Aside: We are of course assuming that the likelihood function is pure.

public sealed class Combined<A, R> : IDiscreteDistribution<R>
{
public static IDiscreteDistribution<R> Distribution(
IDiscreteDistribution<A> prior,
Func<A, IDiscreteDistribution<R>> likelihood) =>
new Combined<A, R>(prior, likelihood);
private Combined(
IDiscreteDistribution<A> prior,
Func<A, IDiscreteDistribution<R>> likelihood)
{
this.prior = prior;
this.likelihood = likelihood;
var q = from a in prior.Support()
from b in this.likelihood(a).Support()
select b;
this.support = q.Distinct().ToList();
}
public IEnumerable<R> Support() =>
this.support.Select(x => x);
public R Sample() =>
this.likelihood(this.prior.Sample()).Sample();
public int Weight(R r) => WE’LL COME BACK TO THIS ONE
}

We haven’t implemented Weight, but we don’t need it to run a histogram. Let’s try it out:

Combined<Cold, Sneezed>.Distribution(cold, SneezedGivenCold)
.Histogram()

No|****************************************
Yes|****

Sure enough, it looks like there is about an 11% chance that a randomly chosen person sneezed, given these distributions.
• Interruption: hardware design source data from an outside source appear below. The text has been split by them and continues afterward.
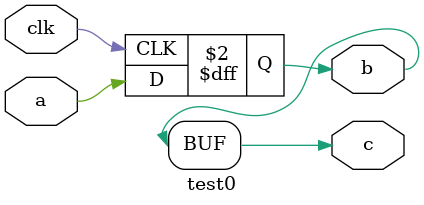
<source format=v>
/* Generated by Yosys 0.9+2406 (git sha1 bd2ecc2d, gcc 11.0.0 -fPIC -Os) */

(* top =  1  *)
(* src = "test0.v:1.1-10.10" *)
module test0(a, b, c, clk);
  (* src = "test0.v:2.9-2.10" *)
  input a;
  (* src = "test0.v:3.10-3.11" *)
  output b;
  reg b;
  (* src = "test0.v:3.13-3.14" *)
  output c;
  (* src = "test0.v:4.9-4.12" *)
  input clk;
  (* src = "test0.v:6.3-9.6" *)
  always @(posedge clk)
      b <= a;
  assign c = b;
endmodule

</source>
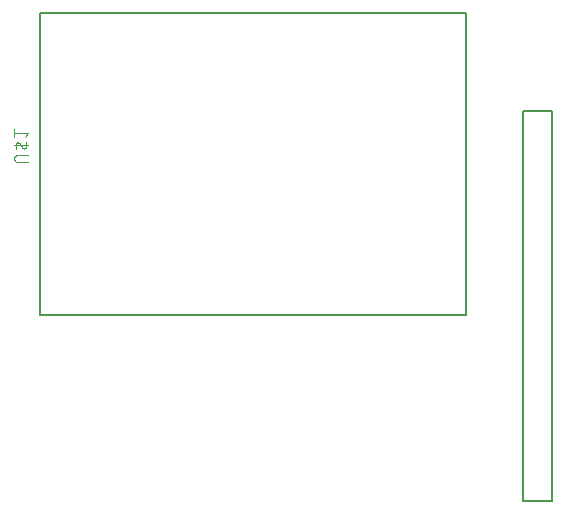
<source format=gbr>
G04 EAGLE Gerber RS-274X export*
G75*
%MOMM*%
%FSLAX34Y34*%
%LPD*%
%INSilkscreen Bottom*%
%IPPOS*%
%AMOC8*
5,1,8,0,0,1.08239X$1,22.5*%
G01*
%ADD10C,0.127000*%
%ADD11C,0.101600*%


D10*
X329005Y768325D02*
X689005Y768325D01*
X689005Y512325D01*
X329005Y512325D01*
X329005Y768325D01*
D11*
X318497Y641609D02*
X310059Y641609D01*
X310059Y641608D02*
X309946Y641610D01*
X309833Y641616D01*
X309720Y641626D01*
X309607Y641640D01*
X309495Y641657D01*
X309384Y641679D01*
X309274Y641704D01*
X309164Y641734D01*
X309056Y641767D01*
X308949Y641804D01*
X308843Y641844D01*
X308739Y641889D01*
X308636Y641937D01*
X308535Y641988D01*
X308436Y642043D01*
X308339Y642101D01*
X308244Y642163D01*
X308151Y642228D01*
X308061Y642296D01*
X307973Y642367D01*
X307887Y642442D01*
X307804Y642519D01*
X307724Y642599D01*
X307647Y642682D01*
X307572Y642768D01*
X307501Y642856D01*
X307433Y642946D01*
X307368Y643039D01*
X307306Y643134D01*
X307248Y643231D01*
X307193Y643330D01*
X307142Y643431D01*
X307094Y643534D01*
X307049Y643638D01*
X307009Y643744D01*
X306972Y643851D01*
X306939Y643959D01*
X306909Y644069D01*
X306884Y644179D01*
X306862Y644290D01*
X306845Y644402D01*
X306831Y644515D01*
X306821Y644628D01*
X306815Y644741D01*
X306813Y644854D01*
X306815Y644967D01*
X306821Y645080D01*
X306831Y645193D01*
X306845Y645306D01*
X306862Y645418D01*
X306884Y645529D01*
X306909Y645639D01*
X306939Y645749D01*
X306972Y645857D01*
X307009Y645964D01*
X307049Y646070D01*
X307094Y646174D01*
X307142Y646277D01*
X307193Y646378D01*
X307248Y646477D01*
X307306Y646574D01*
X307368Y646669D01*
X307433Y646762D01*
X307501Y646852D01*
X307572Y646940D01*
X307647Y647026D01*
X307724Y647109D01*
X307804Y647189D01*
X307887Y647266D01*
X307973Y647341D01*
X308061Y647412D01*
X308151Y647480D01*
X308244Y647545D01*
X308339Y647607D01*
X308436Y647665D01*
X308535Y647720D01*
X308636Y647771D01*
X308739Y647819D01*
X308843Y647864D01*
X308949Y647904D01*
X309056Y647941D01*
X309164Y647974D01*
X309274Y648004D01*
X309384Y648029D01*
X309495Y648051D01*
X309607Y648068D01*
X309720Y648082D01*
X309833Y648092D01*
X309946Y648098D01*
X310059Y648100D01*
X318497Y648100D01*
X318497Y655903D02*
X306813Y655903D01*
X312655Y655903D02*
X313629Y654280D01*
X313628Y654280D02*
X313675Y654207D01*
X313724Y654136D01*
X313777Y654066D01*
X313833Y654000D01*
X313892Y653936D01*
X313953Y653874D01*
X314017Y653816D01*
X314084Y653760D01*
X314153Y653708D01*
X314225Y653658D01*
X314299Y653612D01*
X314374Y653569D01*
X314452Y653530D01*
X314531Y653494D01*
X314612Y653462D01*
X314694Y653433D01*
X314777Y653408D01*
X314861Y653387D01*
X314946Y653370D01*
X315032Y653356D01*
X315118Y653347D01*
X315205Y653341D01*
X315292Y653339D01*
X315379Y653341D01*
X315466Y653347D01*
X315552Y653357D01*
X315638Y653370D01*
X315723Y653388D01*
X315807Y653409D01*
X315890Y653434D01*
X315973Y653463D01*
X316053Y653495D01*
X316132Y653531D01*
X316210Y653570D01*
X316285Y653613D01*
X316359Y653660D01*
X316430Y653709D01*
X316500Y653762D01*
X316566Y653817D01*
X316630Y653876D01*
X316692Y653937D01*
X316751Y654002D01*
X316806Y654068D01*
X316859Y654137D01*
X316909Y654209D01*
X316955Y654282D01*
X316998Y654358D01*
X317037Y654435D01*
X317073Y654514D01*
X317106Y654595D01*
X317134Y654677D01*
X317160Y654760D01*
X317181Y654844D01*
X317198Y654930D01*
X317199Y654930D02*
X317223Y655070D01*
X317243Y655212D01*
X317259Y655353D01*
X317270Y655495D01*
X317278Y655638D01*
X317282Y655780D01*
X317283Y655923D01*
X317279Y656066D01*
X317271Y656208D01*
X317259Y656350D01*
X317243Y656492D01*
X317224Y656633D01*
X317200Y656774D01*
X317173Y656914D01*
X317141Y657053D01*
X317106Y657191D01*
X317067Y657329D01*
X317024Y657465D01*
X316978Y657599D01*
X316927Y657733D01*
X316874Y657865D01*
X316816Y657995D01*
X316755Y658124D01*
X316690Y658251D01*
X316622Y658377D01*
X316550Y658500D01*
X312655Y655903D02*
X311681Y657526D01*
X311682Y657526D02*
X311635Y657599D01*
X311586Y657670D01*
X311533Y657740D01*
X311477Y657806D01*
X311418Y657870D01*
X311357Y657932D01*
X311293Y657990D01*
X311226Y658046D01*
X311157Y658098D01*
X311085Y658148D01*
X311011Y658194D01*
X310936Y658237D01*
X310858Y658276D01*
X310779Y658312D01*
X310698Y658344D01*
X310616Y658373D01*
X310533Y658398D01*
X310449Y658419D01*
X310364Y658436D01*
X310278Y658450D01*
X310192Y658459D01*
X310105Y658465D01*
X310018Y658467D01*
X309931Y658465D01*
X309844Y658459D01*
X309758Y658449D01*
X309672Y658436D01*
X309587Y658418D01*
X309503Y658397D01*
X309420Y658372D01*
X309337Y658343D01*
X309257Y658311D01*
X309178Y658275D01*
X309100Y658236D01*
X309025Y658193D01*
X308951Y658146D01*
X308880Y658097D01*
X308810Y658044D01*
X308744Y657989D01*
X308680Y657930D01*
X308618Y657869D01*
X308559Y657804D01*
X308504Y657738D01*
X308451Y657669D01*
X308401Y657597D01*
X308355Y657524D01*
X308312Y657448D01*
X308273Y657371D01*
X308237Y657292D01*
X308204Y657211D01*
X308176Y657129D01*
X308150Y657046D01*
X308129Y656962D01*
X308112Y656877D01*
X308111Y656876D02*
X308087Y656736D01*
X308067Y656594D01*
X308051Y656453D01*
X308040Y656311D01*
X308032Y656168D01*
X308028Y656026D01*
X308027Y655883D01*
X308031Y655740D01*
X308039Y655598D01*
X308051Y655456D01*
X308067Y655314D01*
X308086Y655173D01*
X308110Y655032D01*
X308137Y654892D01*
X308169Y654753D01*
X308204Y654615D01*
X308243Y654477D01*
X308286Y654341D01*
X308332Y654207D01*
X308383Y654073D01*
X308436Y653941D01*
X308494Y653811D01*
X308555Y653682D01*
X308620Y653555D01*
X308688Y653429D01*
X308760Y653306D01*
X315901Y663326D02*
X318497Y666571D01*
X306813Y666571D01*
X306813Y663326D02*
X306813Y669817D01*
D10*
X737500Y354900D02*
X762500Y354900D01*
X762500Y685100D02*
X737500Y685100D01*
X737500Y354900D01*
X762500Y354900D02*
X762500Y685100D01*
M02*

</source>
Now, of course as I have done throughout this series, let’s make a little helper function to make the call sites look a little nicer:

public static IDiscreteDistribution<R> MakeCombined<A, R>(
this IDiscreteDistribution<A> prior,
Func<A, IDiscreteDistribution<R>> likelihood) =>
Combined<A, R>.Distribution(prior, likelihood);

Once again, that should look very familiar! I should change the name of this helper.

If you are still surprised at this point, you have not been paying attention. I’ve already made Select and Where, so the obvious next step is…

public static IDiscreteDistribution<R> SelectMany<A, R>(
this IDiscreteDistribution<A> prior,
Func<A, IDiscreteDistribution<R>> likelihood) =>
Combined<A, R>.Distribution(prior, likelihood);

the bind operation on the probability monad.

And the inelegant call site above is now the much more clear:

cold.SelectMany(SneezedGivenCold).Histogram()

Coming up on FAIC: We’ll verify that the distribution type really is a monad, and make a few tweaks to get it working with query comprehension syntax. Then we’ll figure out how to implement the Weight​ function.

## 6 thoughts on “Fixing Random, part 12”

1. I’ve always found the query syntax with SelectMany to be a little headache inducing. But strangely enough, it feels quite intuitive when it comes to distributions:

from a in SDU.Distribution(1, 6)
from b in SDU.Distribution(1, 6)
select a + b

What really blows my mind is that this works too:

from a in SDU.Distribution(1, 6)
from b in SDU.Distribution(1, 6)
from c in SDU.Distribution(1, 6)
select a + b + c

How the compiler is able to make sense of that and translate it into two SelectMany calls is pretty amazing. Might be worth a blog post on its own.

• Thanks–that is very cool. But what really struck me is that the compiler appears to be breaking my expression “a + b + c” into two separate selectors “(a, b) => a + b” and “(*, c) => * + c” (if I understood your earlier blog correctly). I’ve been wondering how far it can go with this sort of transformation.

• You can go pretty far. The aim of this weird transformation is to avoid nested lambdas.